Médias et pouvoirs

L’audiovisuel public en danger!

Commission Copé : on sait désormais à qui profite le crime !

La commission Copé, en utilisant des professionnels dont la compétence ne peut être mise en doute, n’avait-elle d’autre but que de masquer la volonté de l’hyper-Président de saboter l’audiovisuel public ? Les préconisations du rapport Copé ne sont guère différentes des annonces de Nicolas Sarkozy de janvier dernier. La suppression de la publicité n’était qu’un prétexte pour masquer le sabordage orchestré de l’audiovisuel public, il n’est plus permis d’en douter. On comprend mieux pourquoi les élus socialistes, invités à participer aux travaux, n’ont pas voulu cautionner une nouvelle parodie de débat.

Nicolas Sarkozy, qui s’est bien gardé d’évoquer tout ajustement de la redevance sur les standards de nos voisins européens, s’est refusé à tout recours budgétaire.

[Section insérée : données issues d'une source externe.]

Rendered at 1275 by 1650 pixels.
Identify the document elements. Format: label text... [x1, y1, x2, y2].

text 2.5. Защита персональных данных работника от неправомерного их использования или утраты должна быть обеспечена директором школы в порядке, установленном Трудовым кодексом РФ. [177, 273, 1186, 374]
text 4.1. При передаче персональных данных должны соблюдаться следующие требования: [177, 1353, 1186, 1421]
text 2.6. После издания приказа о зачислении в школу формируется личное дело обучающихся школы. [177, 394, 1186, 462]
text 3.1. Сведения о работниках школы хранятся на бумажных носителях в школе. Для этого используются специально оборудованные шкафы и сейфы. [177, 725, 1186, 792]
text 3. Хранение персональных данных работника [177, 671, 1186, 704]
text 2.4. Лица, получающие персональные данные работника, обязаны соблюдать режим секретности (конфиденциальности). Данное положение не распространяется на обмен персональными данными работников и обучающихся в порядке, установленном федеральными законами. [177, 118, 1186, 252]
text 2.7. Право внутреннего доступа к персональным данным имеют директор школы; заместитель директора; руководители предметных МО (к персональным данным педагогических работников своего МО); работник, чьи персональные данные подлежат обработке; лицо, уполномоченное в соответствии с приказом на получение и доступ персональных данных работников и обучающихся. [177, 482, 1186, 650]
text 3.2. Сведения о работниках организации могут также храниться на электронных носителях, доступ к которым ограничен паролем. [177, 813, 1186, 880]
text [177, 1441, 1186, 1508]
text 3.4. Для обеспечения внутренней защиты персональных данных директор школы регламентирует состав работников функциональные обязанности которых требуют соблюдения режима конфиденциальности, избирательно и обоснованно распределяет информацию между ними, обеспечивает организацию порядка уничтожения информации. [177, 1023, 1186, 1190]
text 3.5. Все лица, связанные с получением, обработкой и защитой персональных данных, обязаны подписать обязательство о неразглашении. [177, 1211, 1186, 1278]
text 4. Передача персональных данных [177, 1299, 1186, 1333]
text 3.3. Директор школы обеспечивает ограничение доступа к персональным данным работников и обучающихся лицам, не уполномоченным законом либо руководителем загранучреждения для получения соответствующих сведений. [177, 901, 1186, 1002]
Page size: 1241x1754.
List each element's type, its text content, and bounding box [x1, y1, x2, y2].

Il s’est habilement contenté d’annoncer, comme une nouveauté, une dotation en capital, laquelle compensera simplement, pour la seule années 2008, le manque à gagner qui a suivi les annonces perturbantes du 8 janvier.

Nicolas Sarkozy, en faisant de la suppression de la publicité la pierre angulaire de sa réforme de l’audiovisuel public, a fait coup double en fournissant de l’ordre de 350 millions d’euros de recettes supplémentaires aux groupes privés (parts de publicité et deuxième coupure) tout en mettant l’audiovisuel public en cessation de paiement annoncée. La taxation proposée, née de l’effet d’aubaine publicitaire dont bénéficient maintenant les chaînes privées comme les opérateurs de téléphonie et les fournisseurs d’accès internet, ne pourra compenser l’énorme “trou” de l’audiovisuel public ainsi créé. C’est en effet près d’un milliard d’euros qu’il manque désormais au groupe public pour rivaliser avec ses concurrents commerciaux ou publics au plan européen. Et Nicolas Sarkozy tient à ne pas différer la suppression de la publicité sur les écrans de télévision des chaînes publiques, sachant pertinemment que cette mesure, purement démagogique, est très populaire.

A l’évidence, au-delà de tous ces cadeaux au secteur privé (chaînes bonus, publicité, allègement des seuils de concentration…), le projet de Nicolas Sarkozy débouche sur le sabotage de l’audiovisuel public, encore moins indépendant du pouvoir politique dans son fonctionnement : encore plus sous-financé, avec une production française déboussolée par des “propositions d’intéressements”, dirigé par  un président qu’il nommera lui-même après avis d’un CSA et d’une majorité de parlementaires “godillots”. L’avenir de notre audiovisuel public s’annonce très sombre car il ne ressemble en rien aux grands projets exemplaires de l’audiovisuel britannique ou allemand. La France fait aujourd’hui le choix de la télé Berlusconi qui pourra encore plus facilement nous vendre ses programmes de télé réalité.

Le Parti socialiste auquel se joint le MJS 71 dénonce cette main mise du Président sur une télévision publique affaiblie. Il réaffirme ses propositions pour le financement renforcé d’un service public audiovisuel ambitieux, innovant et véritablement indépendant, garant de la démocratie, du droit à l’information, socle d’une véritable citoyenneté.